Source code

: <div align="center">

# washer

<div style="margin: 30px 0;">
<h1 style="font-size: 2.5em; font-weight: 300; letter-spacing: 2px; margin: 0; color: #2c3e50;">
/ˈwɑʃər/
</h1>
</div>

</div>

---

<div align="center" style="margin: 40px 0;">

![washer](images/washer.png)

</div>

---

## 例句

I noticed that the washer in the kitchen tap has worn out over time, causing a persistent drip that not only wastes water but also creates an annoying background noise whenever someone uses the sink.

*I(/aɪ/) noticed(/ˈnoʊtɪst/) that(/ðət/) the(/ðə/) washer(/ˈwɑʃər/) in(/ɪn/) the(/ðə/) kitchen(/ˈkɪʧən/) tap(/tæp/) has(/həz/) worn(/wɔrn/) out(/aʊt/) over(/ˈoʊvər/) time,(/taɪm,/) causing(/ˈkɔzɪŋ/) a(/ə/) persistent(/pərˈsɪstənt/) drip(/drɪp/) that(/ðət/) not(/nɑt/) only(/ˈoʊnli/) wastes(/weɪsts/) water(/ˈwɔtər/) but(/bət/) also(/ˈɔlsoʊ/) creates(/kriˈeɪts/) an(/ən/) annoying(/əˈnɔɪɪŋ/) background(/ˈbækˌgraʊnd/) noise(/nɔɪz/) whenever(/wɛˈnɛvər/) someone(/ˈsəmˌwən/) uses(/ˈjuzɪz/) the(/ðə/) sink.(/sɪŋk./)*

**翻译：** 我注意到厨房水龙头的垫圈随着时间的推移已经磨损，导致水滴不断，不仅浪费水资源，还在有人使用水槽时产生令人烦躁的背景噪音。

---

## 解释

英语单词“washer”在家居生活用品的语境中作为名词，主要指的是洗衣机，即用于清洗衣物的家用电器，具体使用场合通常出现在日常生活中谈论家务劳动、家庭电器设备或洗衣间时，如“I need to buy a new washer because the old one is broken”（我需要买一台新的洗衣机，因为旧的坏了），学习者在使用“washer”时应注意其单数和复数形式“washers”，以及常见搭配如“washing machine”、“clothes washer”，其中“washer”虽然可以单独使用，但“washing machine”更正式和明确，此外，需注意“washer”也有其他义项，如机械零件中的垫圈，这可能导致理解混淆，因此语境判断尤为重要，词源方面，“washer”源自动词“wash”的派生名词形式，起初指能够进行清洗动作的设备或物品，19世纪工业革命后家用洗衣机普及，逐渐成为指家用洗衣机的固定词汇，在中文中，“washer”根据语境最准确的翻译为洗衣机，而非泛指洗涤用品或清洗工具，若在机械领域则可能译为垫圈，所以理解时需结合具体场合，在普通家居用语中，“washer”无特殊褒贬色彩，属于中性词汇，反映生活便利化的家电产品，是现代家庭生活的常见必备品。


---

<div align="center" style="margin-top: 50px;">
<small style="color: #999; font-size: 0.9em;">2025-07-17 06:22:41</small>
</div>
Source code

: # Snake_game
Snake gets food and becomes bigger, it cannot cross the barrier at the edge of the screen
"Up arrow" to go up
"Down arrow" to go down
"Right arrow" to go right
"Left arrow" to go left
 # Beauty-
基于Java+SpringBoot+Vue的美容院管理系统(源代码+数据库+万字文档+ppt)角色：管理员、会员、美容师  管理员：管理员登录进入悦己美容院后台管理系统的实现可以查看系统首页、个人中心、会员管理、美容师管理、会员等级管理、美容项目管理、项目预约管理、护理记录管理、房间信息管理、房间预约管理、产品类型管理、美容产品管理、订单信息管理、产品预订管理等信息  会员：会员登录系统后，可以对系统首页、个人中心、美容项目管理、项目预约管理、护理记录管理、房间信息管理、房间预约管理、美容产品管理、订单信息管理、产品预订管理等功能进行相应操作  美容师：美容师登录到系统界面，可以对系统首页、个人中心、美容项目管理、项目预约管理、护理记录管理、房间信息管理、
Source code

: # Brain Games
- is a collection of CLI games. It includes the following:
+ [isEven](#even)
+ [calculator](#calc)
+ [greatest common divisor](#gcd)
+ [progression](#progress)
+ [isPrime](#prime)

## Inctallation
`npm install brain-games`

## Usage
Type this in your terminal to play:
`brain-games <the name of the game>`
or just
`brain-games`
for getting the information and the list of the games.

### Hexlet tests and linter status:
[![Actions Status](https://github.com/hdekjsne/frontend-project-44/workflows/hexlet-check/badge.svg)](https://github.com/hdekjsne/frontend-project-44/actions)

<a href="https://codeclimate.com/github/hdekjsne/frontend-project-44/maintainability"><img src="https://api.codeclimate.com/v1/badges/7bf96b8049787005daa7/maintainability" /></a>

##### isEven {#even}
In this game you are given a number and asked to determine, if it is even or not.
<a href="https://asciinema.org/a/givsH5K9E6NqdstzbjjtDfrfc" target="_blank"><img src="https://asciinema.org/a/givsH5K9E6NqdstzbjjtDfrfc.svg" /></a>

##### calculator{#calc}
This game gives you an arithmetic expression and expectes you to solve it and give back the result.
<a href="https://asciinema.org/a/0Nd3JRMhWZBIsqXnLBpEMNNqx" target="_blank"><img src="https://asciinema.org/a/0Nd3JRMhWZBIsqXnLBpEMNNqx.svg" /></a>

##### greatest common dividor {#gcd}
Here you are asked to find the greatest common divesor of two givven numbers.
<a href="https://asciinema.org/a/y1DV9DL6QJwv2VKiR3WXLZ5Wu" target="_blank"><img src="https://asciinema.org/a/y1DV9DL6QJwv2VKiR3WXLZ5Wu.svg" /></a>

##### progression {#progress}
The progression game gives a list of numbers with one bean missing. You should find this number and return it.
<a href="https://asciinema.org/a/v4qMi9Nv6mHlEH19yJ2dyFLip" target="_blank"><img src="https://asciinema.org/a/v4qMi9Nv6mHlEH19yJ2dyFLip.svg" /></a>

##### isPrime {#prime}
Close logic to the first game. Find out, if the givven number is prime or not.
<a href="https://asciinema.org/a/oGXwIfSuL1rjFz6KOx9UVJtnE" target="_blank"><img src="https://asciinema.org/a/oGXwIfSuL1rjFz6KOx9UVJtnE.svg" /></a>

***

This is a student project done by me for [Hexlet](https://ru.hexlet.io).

--- --- ---

• _WRITTEN TASK_
Search the data for "persistent". Copy each line that has it.

• _ANSWER SPACE_
I noticed that the washer in the kitchen tap has worn out over time, causing a persistent drip that not only wastes water but also creates an annoying background noise whenever someone uses the sink.
*I(/aɪ/) noticed(/ˈnoʊtɪst/) that(/ðət/) the(/ðə/) washer(/ˈwɑʃər/) in(/ɪn/) the(/ðə/) kitchen(/ˈkɪʧən/) tap(/tæp/) has(/həz/) worn(/wɔrn/) out(/aʊt/) over(/ˈoʊvər/) time,(/taɪm,/) causing(/ˈkɔzɪŋ/) a(/ə/) persistent(/pərˈsɪstənt/) drip(/drɪp/) that(/ðət/) not(/nɑt/) only(/ˈoʊnli/) wastes(/weɪsts/) water(/ˈwɔtər/) but(/bət/) also(/ˈɔlsoʊ/) creates(/kriˈeɪts/) an(/ən/) annoying(/əˈnɔɪɪŋ/) background(/ˈbækˌgraʊnd/) noise(/nɔɪz/) whenever(/wɛˈnɛvər/) someone(/ˈsəmˌwən/) uses(/ˈjuzɪz/) the(/ðə/) sink.(/sɪŋk./)*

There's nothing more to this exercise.